→ Task brief
Express each line in the rows below as a string in a JSON list, one string per line, omitting blank lines.

→ Data shown
────────────────────

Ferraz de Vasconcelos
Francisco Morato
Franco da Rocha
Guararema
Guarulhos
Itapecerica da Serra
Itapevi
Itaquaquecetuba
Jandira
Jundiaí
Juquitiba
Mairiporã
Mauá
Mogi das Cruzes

────────────────────

→ Problem solution
[
  "Ferraz de Vasconcelos",
  "Francisco Morato",
  "Franco da Rocha",
  "Guararema",
  "Guarulhos",
  "Itapecerica da Serra",
  "Itapevi",
  "Itaquaquecetuba",
  "Jandira",
  "Jundiaí",
  "Juquitiba",
  "Mairiporã",
  "Mauá",
  "Mogi das Cruzes"
]